> Work required
Each entry shown below is to be reproduced exactly.
_ _ _
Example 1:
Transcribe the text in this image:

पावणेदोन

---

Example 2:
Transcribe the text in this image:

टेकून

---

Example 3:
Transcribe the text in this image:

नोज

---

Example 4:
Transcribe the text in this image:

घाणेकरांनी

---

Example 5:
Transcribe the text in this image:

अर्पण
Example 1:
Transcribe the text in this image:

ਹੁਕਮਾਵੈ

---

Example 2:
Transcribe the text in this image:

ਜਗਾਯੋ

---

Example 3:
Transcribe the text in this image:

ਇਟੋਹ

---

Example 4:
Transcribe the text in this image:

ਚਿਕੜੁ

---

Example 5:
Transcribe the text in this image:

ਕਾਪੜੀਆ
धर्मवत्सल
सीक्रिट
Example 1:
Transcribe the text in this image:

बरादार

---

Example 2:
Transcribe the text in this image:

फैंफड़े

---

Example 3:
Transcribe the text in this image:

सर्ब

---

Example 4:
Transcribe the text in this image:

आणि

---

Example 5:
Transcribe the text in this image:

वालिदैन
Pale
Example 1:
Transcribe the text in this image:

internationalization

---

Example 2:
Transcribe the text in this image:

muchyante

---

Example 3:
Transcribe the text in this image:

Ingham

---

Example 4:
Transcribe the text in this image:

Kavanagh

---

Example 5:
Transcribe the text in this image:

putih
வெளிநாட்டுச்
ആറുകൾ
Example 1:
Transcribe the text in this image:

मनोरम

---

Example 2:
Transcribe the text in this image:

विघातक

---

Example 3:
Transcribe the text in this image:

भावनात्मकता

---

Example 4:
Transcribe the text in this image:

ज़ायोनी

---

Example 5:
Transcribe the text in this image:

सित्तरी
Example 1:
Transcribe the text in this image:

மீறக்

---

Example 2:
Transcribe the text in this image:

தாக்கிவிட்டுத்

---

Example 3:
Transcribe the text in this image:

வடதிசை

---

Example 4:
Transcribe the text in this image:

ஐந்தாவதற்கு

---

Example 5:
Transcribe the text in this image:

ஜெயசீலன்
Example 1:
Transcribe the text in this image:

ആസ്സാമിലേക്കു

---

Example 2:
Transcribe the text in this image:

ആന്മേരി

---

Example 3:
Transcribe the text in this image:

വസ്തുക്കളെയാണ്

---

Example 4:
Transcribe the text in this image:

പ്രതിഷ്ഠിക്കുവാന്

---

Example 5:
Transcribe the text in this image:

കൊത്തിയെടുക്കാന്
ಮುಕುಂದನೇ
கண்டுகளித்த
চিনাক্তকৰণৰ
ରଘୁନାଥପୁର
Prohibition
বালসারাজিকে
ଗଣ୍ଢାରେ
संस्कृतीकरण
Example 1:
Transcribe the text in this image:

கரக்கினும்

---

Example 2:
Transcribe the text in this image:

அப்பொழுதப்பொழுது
_ _ _
> Result of the task
Example 1:
Transcribe the text in this image:

पावणेदोन

---

Example 2:
Transcribe the text in this image:

टेकून

---

Example 3:
Transcribe the text in this image:

नोज

---

Example 4:
Transcribe the text in this image:

घाणेकरांनी

---

Example 5:
Transcribe the text in this image:

अर्पण
Example 1:
Transcribe the text in this image:

ਹੁਕਮਾਵੈ

---

Example 2:
Transcribe the text in this image:

ਜਗਾਯੋ

---

Example 3:
Transcribe the text in this image:

ਇਟੋਹ

---

Example 4:
Transcribe the text in this image:

ਚਿਕੜੁ

---

Example 5:
Transcribe the text in this image:

ਕਾਪੜੀਆ
धर्मवत्सल
सीक्रिट
Example 1:
Transcribe the text in this image:

बरादार

---

Example 2:
Transcribe the text in this image:

फैंफड़े

---

Example 3:
Transcribe the text in this image:

सर्ब

---

Example 4:
Transcribe the text in this image:

आणि

---

Example 5:
Transcribe the text in this image:

वालिदैन
Pale
Example 1:
Transcribe the text in this image:

internationalization

---

Example 2:
Transcribe the text in this image:

muchyante

---

Example 3:
Transcribe the text in this image:

Ingham

---

Example 4:
Transcribe the text in this image:

Kavanagh

---

Example 5:
Transcribe the text in this image:

putih
வெளிநாட்டுச்
ആറുകൾ
Example 1:
Transcribe the text in this image:

मनोरम

---

Example 2:
Transcribe the text in this image:

विघातक

---

Example 3:
Transcribe the text in this image:

भावनात्मकता

---

Example 4:
Transcribe the text in this image:

ज़ायोनी

---

Example 5:
Transcribe the text in this image:

सित्तरी
Example 1:
Transcribe the text in this image:

மீறக்

---

Example 2:
Transcribe the text in this image:

தாக்கிவிட்டுத்

---

Example 3:
Transcribe the text in this image:

வடதிசை

---

Example 4:
Transcribe the text in this image:

ஐந்தாவதற்கு

---

Example 5:
Transcribe the text in this image:

ஜெயசீலன்
Example 1:
Transcribe the text in this image:

ആസ്സാമിലേക്കു

---

Example 2:
Transcribe the text in this image:

ആന്മേരി

---

Example 3:
Transcribe the text in this image:

വസ്തുക്കളെയാണ്

---

Example 4:
Transcribe the text in this image:

പ്രതിഷ്ഠിക്കുവാന്

---

Example 5:
Transcribe the text in this image:

കൊത്തിയെടുക്കാന്
ಮುಕುಂದನೇ
கண்டுகளித்த
চিনাক্তকৰণৰ
ରଘୁନାଥପୁର
Prohibition
বালসারাজিকে
ଗଣ୍ଢାରେ
संस्कृतीकरण
Example 1:
Transcribe the text in this image:

கரக்கினும்

---

Example 2:
Transcribe the text in this image:

அப்பொழுதப்பொழுது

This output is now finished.